Çok güzel bir kritik olmuş.Özellikle eline sağlık.Hakikaten X Faktor albümü şebek vs gibi dergilerde yerden yere vurulurdu.Sanırım bunun nedeni bu albümde vokalde Blaze’in olmasıydı.Ama ben Blaze in olduğu virtual xı albümü de ayrı severim.
28.07.2011
@swedish, X factor yerden yere vurulacak bir albüm.
28.07.2011
@Doğukan Özdür,
sevenleri vardır muhakkak.
28.07.2011
@Doğukan Özdür,
the edge of darkness parçasını falan severım o albümde.Zevk meselesi.Bende in flames in son 3-4 albümünü yerden yere vuruyorum ama o albümlere tapanlar var işte :))
Ben Iron Maiden’ın yerinde olsam bu kapak ve albüm isminden çok güzel bir konsept çalışması yapardım.
The Trooper yeter. 10.
arkadaşlar piece of mind türkçe ne anlama geliyor. mera ettim de:) tam çevirince aklın parçası gbi bişey oluyor ama…
29.07.2011
@emre, “peace of mind” huzur, kafa rahatlığı demek, okunuşu onunla aynı olduğundan kelime oyunu yapmışlar. kapakla da tezat oluşturuyo, ironik takılmışlar. tam manası akıl parçası evet.
29.07.2011
@Ahmet Saraçoğlu, eyvallah
Ha bi de şu var: http://youtu.be/3Kp6rE7FSiU
http://www.eksisozluk.com/show.asp?id=28692997
bi türlü sevemedim şu albümü nedense.
İlk 7 albüm içinde Somewhere In Time,Powerslave ve Seventh Son Of A Seventh Son ile birlikte en başarılı bulduğum albüm Piece Of Mind ayrıca şarkı dengesinin Seventh Son Of A Seventh Son kadar olmasa da bu albümde diğer albümlere göre daha çok korunduğunu düşünüyorum.
http://www.youtube.com/watch?v=v7BaKRijHkY
Az önce Milyoner’deki sesli soruda Iron Maiden – The Trooper çaldı ve soru, şarkının Osmanlı’nın da katılmış olduğu hangi savaşla ilgili olduğuydu.

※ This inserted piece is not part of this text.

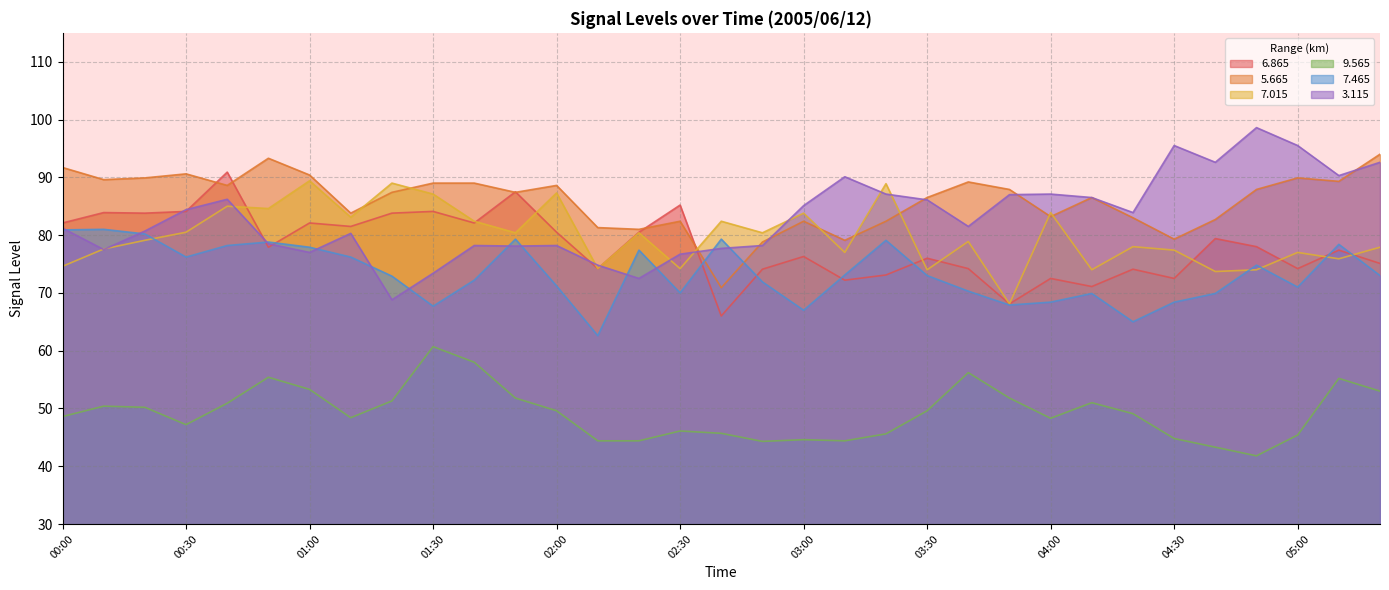

What position from the right is 02:40?

17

Milyonlarca kez dinlediğim parçanın Kırım Savaşı’nı anlattığını yarışma sayesinde öğrendim. Eğer ben katılıp da bilemeseydim kahrolurdum. Iron Maiden dinleyicisi olmamı geçtim, Pasifagresif okuru olarak bu kritikten dolayı da bilmem gerekirdi.